Sep 12, 2005 00:03
I'm bored again and I've noticed a pattern in my life - when I have money I drink myself senseless until I have no money, then i have no money and gradually build up some sort work ethic and have this sudden realisation about what all my priorities are in life and begin to sort them out, then about two weeks or so later I just burn out and do fuck all until some money comes my way and the process begins anew.
And I'm just sitting here waiting for the money.
I'm still sketching and painting a bit, but not as much as I should do, I know it's hard of me to track time doing these things but it's definitely got to be less than an hour a day lately. I just laze about doing nothing and I don't know why, I aint been out with my mates in like two weeks, I haven't worked on my uni project in twice as long, I can't even remember doing or thinking anything good. I've had no ideas, nothing at all and it's just frustrating. I'm critical of everything I've done lately, I can't see anything good in any of it but I can't motivate myself to do anything to better it.

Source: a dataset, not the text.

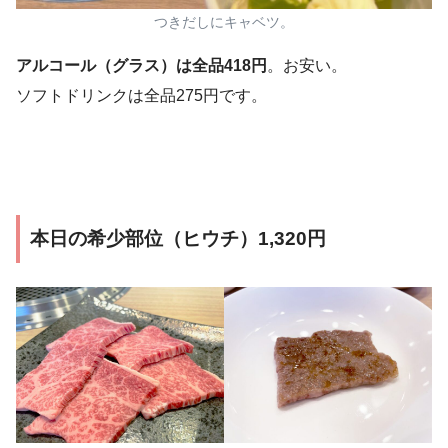
つきだしにキャベツ。
アルコール（グラス）は全品418円
。お安い。
ソフトドリンクは全品275円です。
本日の希少部位（ヒウチ）1,320円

That's the problem right there, no motivation at all and I just don't know why, but I do know then when I don't have the feeling there, the passion, I just can't work at my best, lines you make just don't work, from the first stroke of pen or brush you know it's shit, my best work may have mistakes throughout it that get corrected and working through those things and correcting it makes it more interesting, like it's been a struggle wrestling with pen and paper until you can finally lay a decent composition down, but even then you can feel that it's right.
I once spent probably nearly an hour on one giant drawing at the Imperial War Museum before I'd actually put my first line down, I kept putting this line down for a soldier's helmet and it was swrong time and time again, and I kept tippexing it out and trying again and I didn't give up because I just had that feeling that I'd get it and when I finally got that first line right all the rest fell into place, of course there were errors given the size and scale of the piece but all in all I was very proud of it. These days I'm just not getting that feeling at all, I tried doing some work in the science museum maybe a week ago, probably moaned about on here actually, and just everything was going wrong, not just that my nibs were jammed and my paper wasn't really the right kind for my work, but I didn't have it in my head at the time.
I'm not one of these pretentious twats, I don't think there's anything special about being able to draw or paint or what have you, it's the same as everything else, everyone has a skill and they're all good, so don't get me wrong, I'm not talking about any of this emotion bollocks like these artistés that give it all this "OOh! I just cannot work like this" mincing around in their berets with their poncey devil beards and skimpy velvet clothes. But at the same time there's definitely a sort of mental state you've got to be in to do a good job, I'm not sure why I'm in it somedays and not others, sometimes you get into it after a while of doing some shite stuff and sometimes you're just like a man possessed churning out blinding stuff non stop days at a time, then that takes its toll and you're a nothing for months which is where I'm at right now.
I've got a few ideas what it boils down to; confidence, mood, health, concentration. usually you just know that if you'd kept at it, kept correcting things, worked on it, even started again, eventually you'd have worked your way into the proper swing of things and then your confidence goes back up to its usual level, you don't give a shit if people are looking over your shoulder at what you're doing, you're happier about it, and everything works together to keep your motivation high. But if any of the factors are low then you've got to push though and work at it, otherwise it's like stopping at a hurdle when just beyond it would have been clear flatland.
And after all that, I'm still a lazy bastard. I really need to sort myself out. On and off, on and off, it can't go on like this.